# TASK INSTRUCTIONS
From the first line of the listing below to the line containing "gescheitert sind, neu", write out everything exactly. No pictures.

# DATASET
· · · · ·

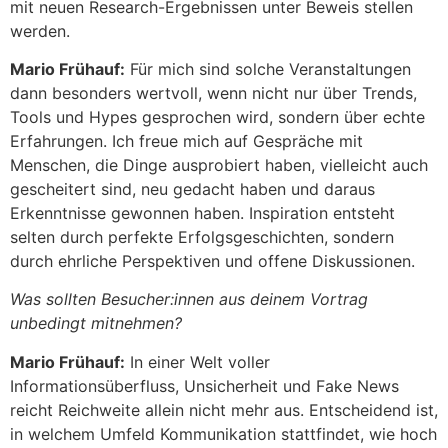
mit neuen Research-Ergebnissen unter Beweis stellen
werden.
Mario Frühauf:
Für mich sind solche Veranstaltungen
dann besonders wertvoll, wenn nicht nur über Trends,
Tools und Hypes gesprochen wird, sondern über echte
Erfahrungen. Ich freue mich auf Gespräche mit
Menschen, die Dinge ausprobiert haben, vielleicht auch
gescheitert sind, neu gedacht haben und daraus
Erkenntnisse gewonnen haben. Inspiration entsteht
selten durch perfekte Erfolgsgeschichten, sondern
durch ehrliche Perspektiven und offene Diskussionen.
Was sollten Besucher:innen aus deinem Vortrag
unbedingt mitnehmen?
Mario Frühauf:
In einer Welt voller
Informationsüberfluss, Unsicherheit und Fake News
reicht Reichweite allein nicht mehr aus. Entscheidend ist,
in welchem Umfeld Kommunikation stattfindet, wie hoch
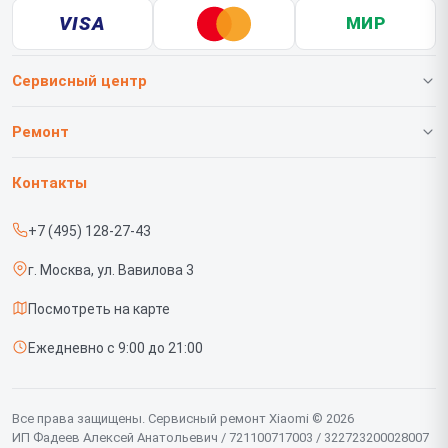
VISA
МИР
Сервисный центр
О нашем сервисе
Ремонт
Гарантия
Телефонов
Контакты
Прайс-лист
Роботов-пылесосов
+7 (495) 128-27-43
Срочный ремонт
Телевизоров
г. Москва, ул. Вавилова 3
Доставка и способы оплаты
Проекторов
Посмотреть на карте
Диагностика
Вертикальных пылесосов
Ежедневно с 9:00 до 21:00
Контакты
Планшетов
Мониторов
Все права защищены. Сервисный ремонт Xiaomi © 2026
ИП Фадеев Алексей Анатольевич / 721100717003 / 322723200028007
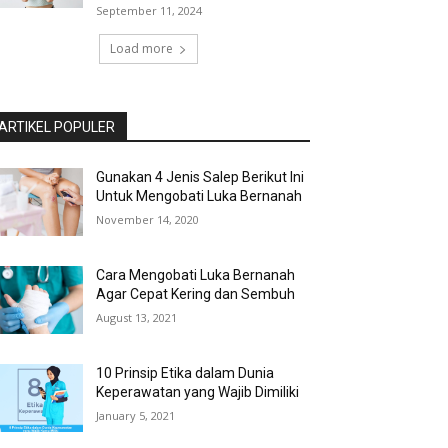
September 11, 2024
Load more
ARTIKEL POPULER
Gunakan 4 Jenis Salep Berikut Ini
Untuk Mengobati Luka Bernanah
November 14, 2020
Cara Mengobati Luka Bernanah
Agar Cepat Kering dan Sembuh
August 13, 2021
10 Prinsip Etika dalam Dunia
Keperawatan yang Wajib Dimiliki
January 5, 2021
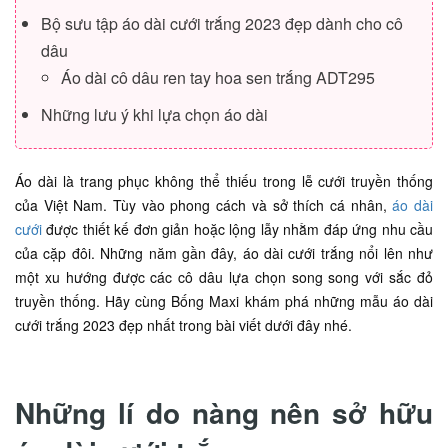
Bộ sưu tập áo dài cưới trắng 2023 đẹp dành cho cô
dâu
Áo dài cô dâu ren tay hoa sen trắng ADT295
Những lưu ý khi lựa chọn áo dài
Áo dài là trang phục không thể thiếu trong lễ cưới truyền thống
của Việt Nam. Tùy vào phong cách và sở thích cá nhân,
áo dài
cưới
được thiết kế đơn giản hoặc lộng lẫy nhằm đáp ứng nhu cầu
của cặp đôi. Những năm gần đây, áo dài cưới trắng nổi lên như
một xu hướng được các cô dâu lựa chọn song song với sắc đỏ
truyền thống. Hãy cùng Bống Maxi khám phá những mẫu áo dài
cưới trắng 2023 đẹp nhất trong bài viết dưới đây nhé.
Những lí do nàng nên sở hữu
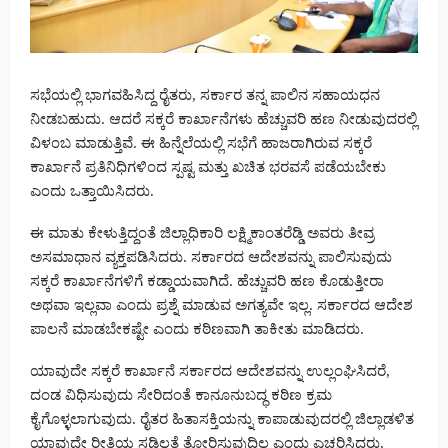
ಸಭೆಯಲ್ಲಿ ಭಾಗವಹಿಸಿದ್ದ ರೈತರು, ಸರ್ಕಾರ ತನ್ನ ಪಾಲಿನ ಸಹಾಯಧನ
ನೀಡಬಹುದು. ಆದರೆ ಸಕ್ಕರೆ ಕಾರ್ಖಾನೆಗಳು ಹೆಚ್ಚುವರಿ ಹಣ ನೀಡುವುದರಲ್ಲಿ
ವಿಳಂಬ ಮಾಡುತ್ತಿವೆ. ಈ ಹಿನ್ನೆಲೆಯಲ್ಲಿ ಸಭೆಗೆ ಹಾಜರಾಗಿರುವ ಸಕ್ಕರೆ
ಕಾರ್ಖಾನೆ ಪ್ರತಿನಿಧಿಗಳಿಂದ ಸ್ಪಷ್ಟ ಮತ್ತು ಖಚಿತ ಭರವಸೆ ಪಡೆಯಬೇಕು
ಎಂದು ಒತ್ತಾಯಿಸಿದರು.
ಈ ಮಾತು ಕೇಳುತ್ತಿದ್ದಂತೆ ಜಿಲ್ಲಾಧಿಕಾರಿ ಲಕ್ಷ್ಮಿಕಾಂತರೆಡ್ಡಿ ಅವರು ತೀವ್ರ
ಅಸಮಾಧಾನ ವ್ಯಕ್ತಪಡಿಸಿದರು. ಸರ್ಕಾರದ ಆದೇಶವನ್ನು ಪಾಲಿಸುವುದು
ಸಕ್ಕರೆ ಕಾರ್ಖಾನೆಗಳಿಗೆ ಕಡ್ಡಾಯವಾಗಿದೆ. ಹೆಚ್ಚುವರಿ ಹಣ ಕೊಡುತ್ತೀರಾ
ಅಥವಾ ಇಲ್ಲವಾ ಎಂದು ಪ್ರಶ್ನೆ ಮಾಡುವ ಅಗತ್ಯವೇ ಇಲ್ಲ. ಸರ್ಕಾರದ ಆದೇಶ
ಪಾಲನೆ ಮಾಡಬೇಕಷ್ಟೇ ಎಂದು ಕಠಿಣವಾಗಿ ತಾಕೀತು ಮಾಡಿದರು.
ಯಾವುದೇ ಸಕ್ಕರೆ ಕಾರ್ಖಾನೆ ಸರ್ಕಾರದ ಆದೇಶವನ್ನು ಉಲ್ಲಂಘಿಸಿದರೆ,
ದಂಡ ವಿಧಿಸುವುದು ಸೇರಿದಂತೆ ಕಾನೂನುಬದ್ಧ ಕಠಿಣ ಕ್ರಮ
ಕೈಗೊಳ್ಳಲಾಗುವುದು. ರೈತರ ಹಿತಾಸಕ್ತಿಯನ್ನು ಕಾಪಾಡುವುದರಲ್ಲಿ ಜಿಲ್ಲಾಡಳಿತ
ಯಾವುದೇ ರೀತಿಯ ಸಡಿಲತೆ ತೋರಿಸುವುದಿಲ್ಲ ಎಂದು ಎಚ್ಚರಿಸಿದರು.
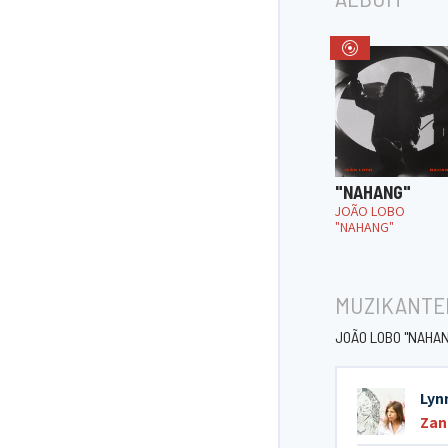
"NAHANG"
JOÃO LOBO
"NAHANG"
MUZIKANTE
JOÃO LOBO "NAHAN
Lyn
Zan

· · · · ·

# SOLUTION TO THE PROBLEM
mit neuen Research-Ergebnissen unter Beweis stellen
werden.
Mario Frühauf:
Für mich sind solche Veranstaltungen
dann besonders wertvoll, wenn nicht nur über Trends,
Tools und Hypes gesprochen wird, sondern über echte
Erfahrungen. Ich freue mich auf Gespräche mit
Menschen, die Dinge ausprobiert haben, vielleicht auch
gescheitert sind, neu gedacht haben und daraus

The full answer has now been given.